Records from a data collection
--------------------------------------------------
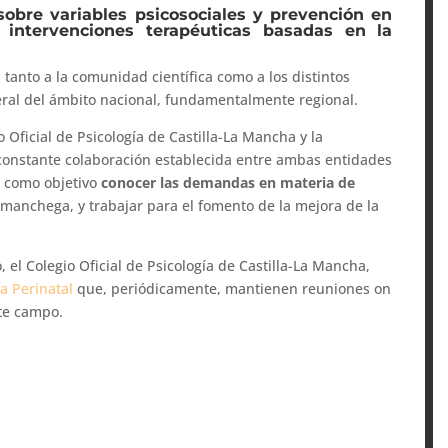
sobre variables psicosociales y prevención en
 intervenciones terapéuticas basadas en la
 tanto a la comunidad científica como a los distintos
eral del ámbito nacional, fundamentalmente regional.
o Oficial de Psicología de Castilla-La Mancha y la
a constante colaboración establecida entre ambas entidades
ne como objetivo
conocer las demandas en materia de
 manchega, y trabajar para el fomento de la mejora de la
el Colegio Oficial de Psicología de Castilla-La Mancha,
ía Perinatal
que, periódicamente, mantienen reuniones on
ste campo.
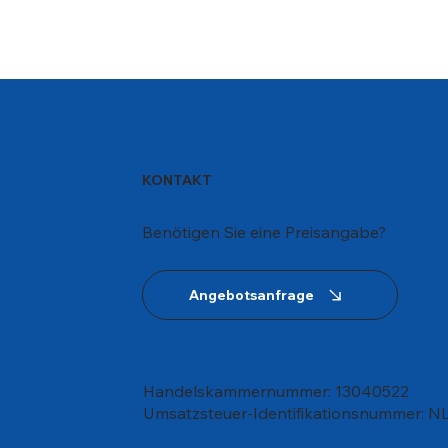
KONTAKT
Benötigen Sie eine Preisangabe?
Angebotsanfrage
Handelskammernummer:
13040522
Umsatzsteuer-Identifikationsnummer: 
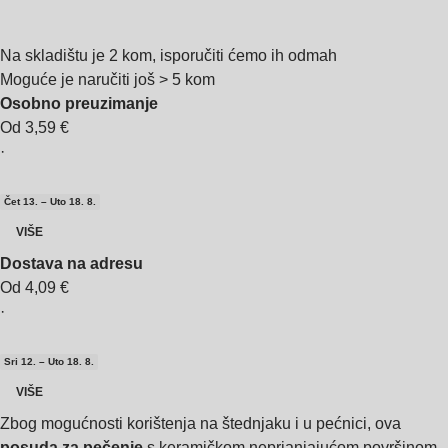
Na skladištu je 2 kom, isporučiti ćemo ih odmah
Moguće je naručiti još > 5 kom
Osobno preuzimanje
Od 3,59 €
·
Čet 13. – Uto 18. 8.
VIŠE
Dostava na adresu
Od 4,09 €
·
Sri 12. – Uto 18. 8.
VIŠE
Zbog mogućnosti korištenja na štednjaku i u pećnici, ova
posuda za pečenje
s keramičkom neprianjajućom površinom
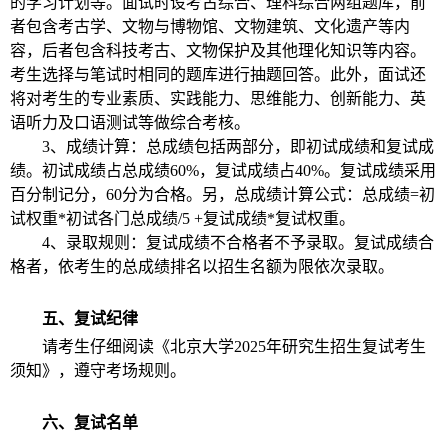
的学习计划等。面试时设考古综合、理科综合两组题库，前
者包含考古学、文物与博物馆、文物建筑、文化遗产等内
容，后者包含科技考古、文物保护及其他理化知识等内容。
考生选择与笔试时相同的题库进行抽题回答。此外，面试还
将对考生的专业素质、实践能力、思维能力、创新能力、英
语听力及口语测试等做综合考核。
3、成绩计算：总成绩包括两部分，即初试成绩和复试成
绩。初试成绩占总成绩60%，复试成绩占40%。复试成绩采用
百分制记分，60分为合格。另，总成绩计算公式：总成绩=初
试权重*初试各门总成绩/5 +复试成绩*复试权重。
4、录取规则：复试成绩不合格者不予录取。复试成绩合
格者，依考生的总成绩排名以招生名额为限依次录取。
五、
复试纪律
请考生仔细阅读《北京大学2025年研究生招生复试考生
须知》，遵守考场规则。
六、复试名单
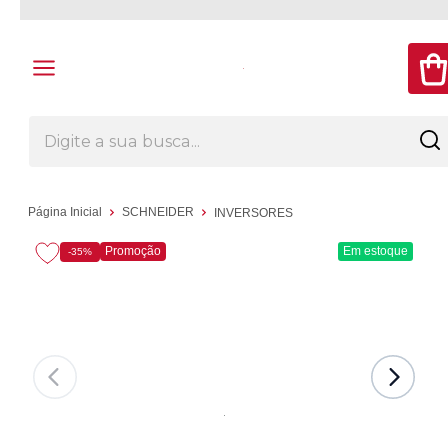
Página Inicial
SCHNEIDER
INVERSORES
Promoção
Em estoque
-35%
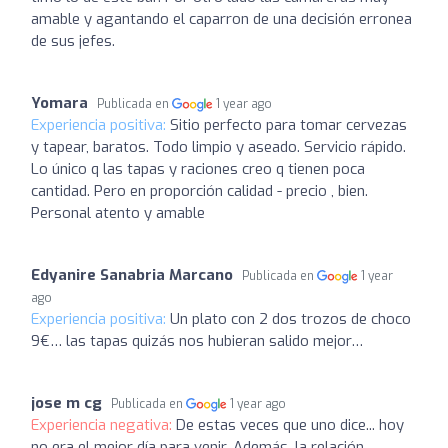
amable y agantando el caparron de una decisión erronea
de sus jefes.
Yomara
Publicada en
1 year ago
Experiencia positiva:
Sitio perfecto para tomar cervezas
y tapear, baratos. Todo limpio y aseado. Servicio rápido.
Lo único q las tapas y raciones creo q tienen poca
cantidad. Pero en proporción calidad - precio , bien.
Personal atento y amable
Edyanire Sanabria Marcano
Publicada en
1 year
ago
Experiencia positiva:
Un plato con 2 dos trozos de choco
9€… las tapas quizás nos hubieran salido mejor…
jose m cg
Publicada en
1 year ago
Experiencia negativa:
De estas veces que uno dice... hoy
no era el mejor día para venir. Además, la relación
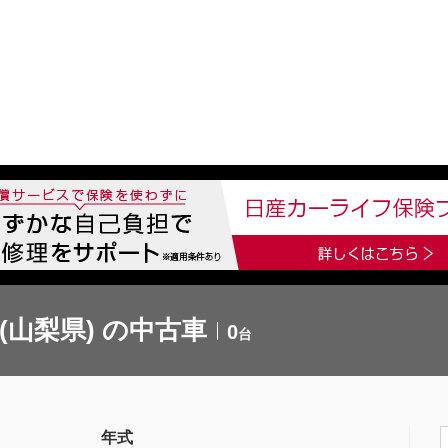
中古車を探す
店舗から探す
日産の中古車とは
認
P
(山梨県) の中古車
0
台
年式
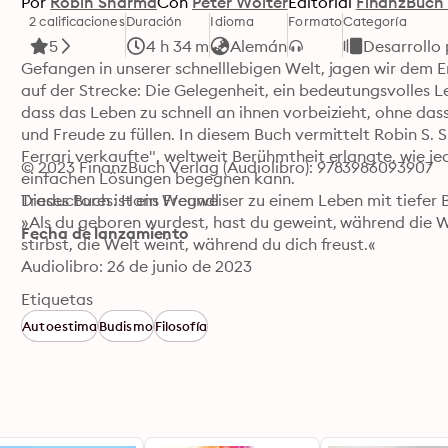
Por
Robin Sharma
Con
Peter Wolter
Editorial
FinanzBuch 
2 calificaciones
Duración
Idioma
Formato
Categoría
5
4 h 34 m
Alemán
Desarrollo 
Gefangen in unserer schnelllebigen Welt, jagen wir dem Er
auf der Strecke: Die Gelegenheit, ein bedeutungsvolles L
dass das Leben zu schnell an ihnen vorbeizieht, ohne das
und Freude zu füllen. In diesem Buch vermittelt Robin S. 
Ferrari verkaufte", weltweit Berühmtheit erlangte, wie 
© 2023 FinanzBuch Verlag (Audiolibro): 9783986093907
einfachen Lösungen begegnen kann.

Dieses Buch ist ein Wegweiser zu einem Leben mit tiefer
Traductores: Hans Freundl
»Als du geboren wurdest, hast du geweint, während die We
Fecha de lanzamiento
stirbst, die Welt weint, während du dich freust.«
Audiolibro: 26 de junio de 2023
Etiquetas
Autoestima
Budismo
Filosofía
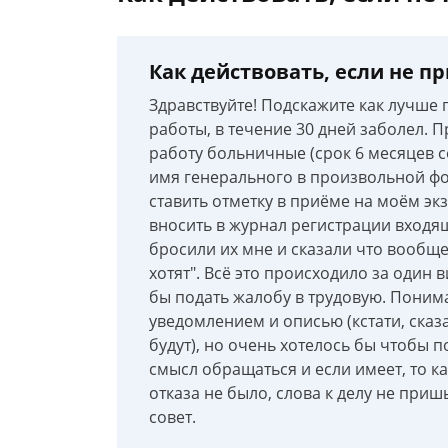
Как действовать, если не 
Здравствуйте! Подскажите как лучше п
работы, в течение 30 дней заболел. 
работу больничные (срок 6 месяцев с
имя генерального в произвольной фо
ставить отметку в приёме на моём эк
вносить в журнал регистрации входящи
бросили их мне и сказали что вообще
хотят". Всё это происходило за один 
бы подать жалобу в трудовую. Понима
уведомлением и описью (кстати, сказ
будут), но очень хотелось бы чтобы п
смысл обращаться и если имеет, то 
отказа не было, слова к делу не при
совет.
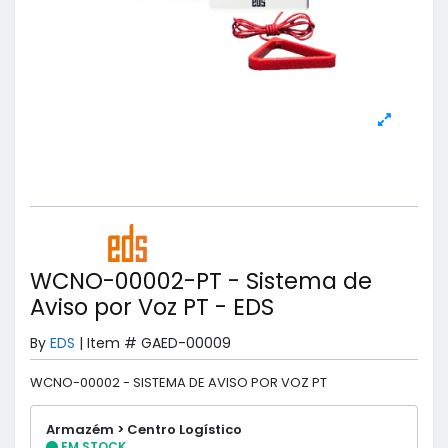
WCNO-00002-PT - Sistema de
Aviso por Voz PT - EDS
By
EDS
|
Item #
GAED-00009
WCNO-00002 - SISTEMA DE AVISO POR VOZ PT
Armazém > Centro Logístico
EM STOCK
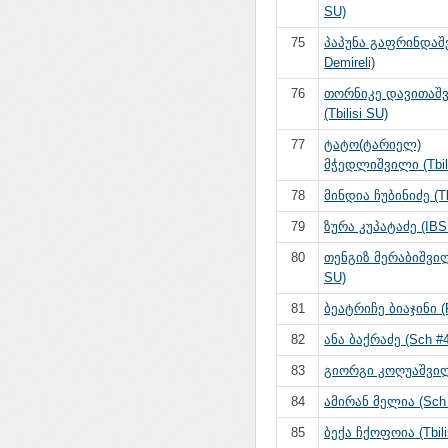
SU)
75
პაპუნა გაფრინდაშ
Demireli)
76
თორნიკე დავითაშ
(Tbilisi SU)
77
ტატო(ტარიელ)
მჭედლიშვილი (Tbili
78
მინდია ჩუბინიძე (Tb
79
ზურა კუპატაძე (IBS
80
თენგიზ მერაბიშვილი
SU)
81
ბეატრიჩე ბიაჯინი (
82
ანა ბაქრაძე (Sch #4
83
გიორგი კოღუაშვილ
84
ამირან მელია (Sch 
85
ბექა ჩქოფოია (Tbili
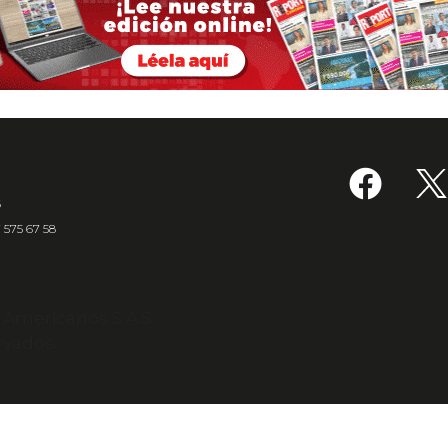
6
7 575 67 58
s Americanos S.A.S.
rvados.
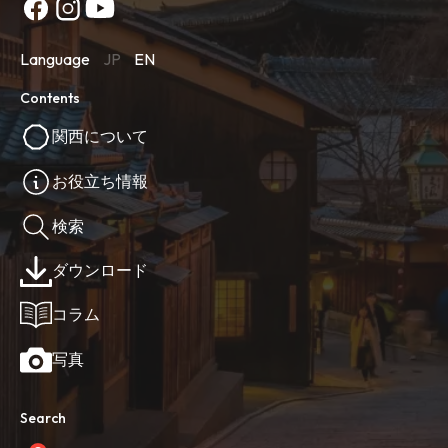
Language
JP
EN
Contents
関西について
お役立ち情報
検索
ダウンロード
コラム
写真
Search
--------------------------------------------------
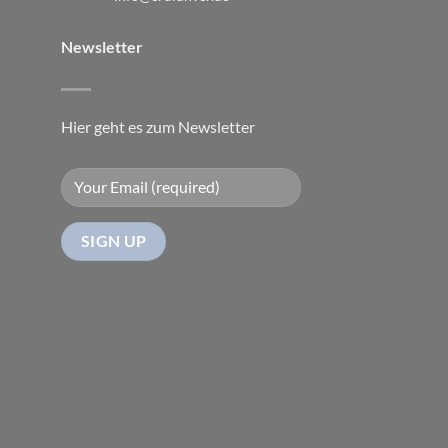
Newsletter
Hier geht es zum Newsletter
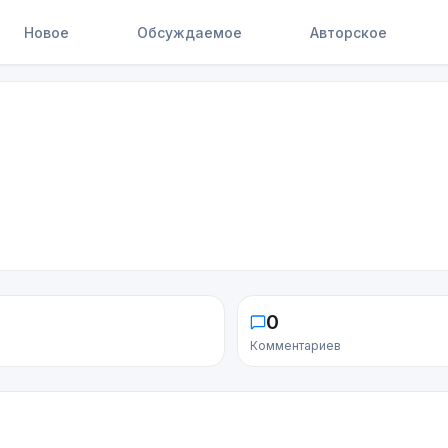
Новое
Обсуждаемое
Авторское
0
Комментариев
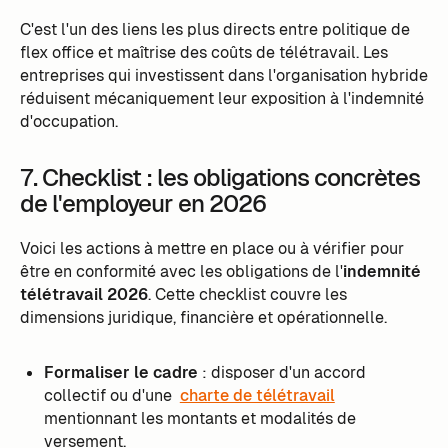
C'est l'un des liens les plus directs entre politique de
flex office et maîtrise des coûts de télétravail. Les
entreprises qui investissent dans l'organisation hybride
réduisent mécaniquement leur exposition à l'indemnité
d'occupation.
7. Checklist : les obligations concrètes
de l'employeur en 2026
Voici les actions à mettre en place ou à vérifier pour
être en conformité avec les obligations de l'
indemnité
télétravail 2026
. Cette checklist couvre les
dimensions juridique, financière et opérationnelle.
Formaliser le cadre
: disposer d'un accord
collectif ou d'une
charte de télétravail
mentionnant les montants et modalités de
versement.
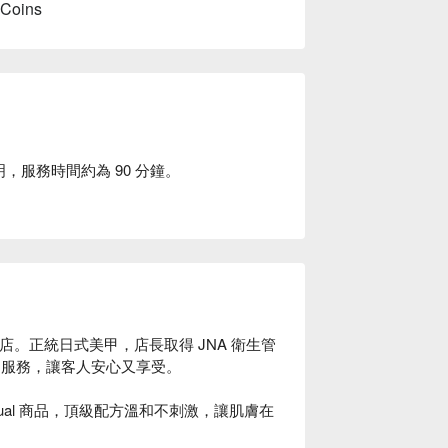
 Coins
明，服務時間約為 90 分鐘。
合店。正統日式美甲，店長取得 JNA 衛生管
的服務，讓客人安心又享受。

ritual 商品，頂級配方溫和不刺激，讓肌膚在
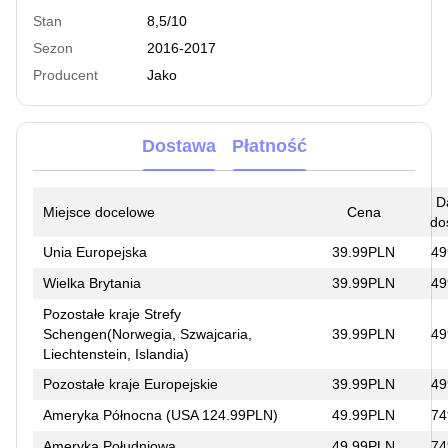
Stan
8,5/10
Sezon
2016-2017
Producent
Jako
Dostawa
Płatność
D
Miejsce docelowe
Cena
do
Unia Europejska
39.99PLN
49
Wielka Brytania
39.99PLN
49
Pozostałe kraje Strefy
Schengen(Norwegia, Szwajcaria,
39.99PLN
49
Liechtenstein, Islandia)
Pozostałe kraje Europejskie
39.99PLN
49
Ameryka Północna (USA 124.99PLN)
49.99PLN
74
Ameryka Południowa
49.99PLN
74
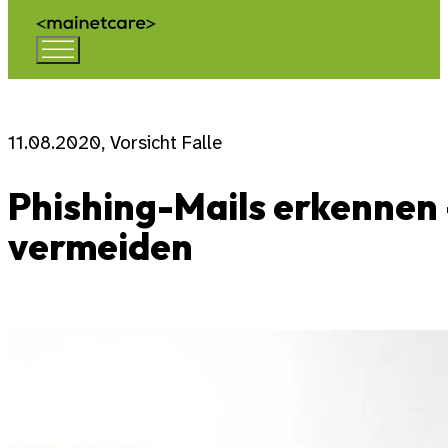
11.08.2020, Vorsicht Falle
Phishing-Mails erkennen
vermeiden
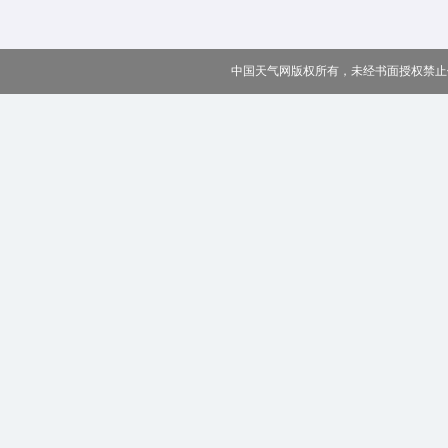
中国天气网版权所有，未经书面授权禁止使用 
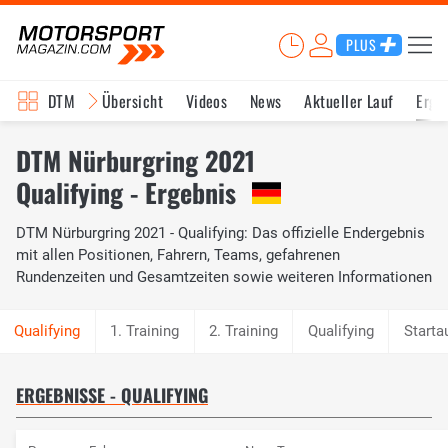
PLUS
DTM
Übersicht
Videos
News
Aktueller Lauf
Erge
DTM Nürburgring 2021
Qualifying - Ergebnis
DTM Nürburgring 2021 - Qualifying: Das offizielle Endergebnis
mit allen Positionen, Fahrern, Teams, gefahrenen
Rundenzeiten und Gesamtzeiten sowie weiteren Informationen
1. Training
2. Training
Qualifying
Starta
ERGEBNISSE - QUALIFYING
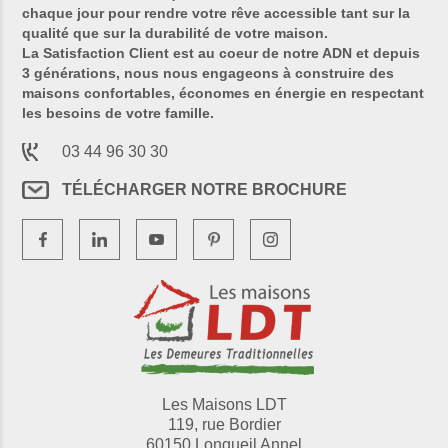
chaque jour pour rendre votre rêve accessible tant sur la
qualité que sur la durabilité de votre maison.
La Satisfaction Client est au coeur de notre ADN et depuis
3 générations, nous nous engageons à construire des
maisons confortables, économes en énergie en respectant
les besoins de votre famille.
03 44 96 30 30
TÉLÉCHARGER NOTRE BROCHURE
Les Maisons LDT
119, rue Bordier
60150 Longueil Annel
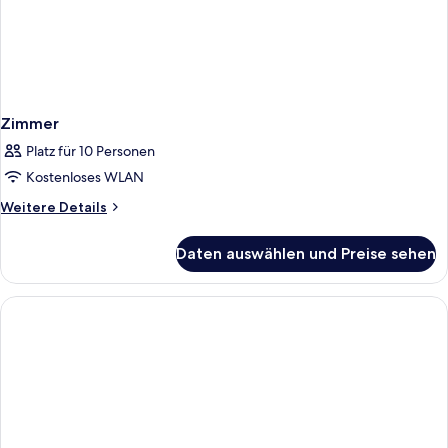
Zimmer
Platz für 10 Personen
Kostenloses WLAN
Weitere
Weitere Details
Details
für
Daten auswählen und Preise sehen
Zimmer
--------------------------------------------------
◆ TASK BRIEF
In the entries above, count the lines that contain the string "indemnité" and reply with the number only.

◆ EXERCISE OUTPUT
2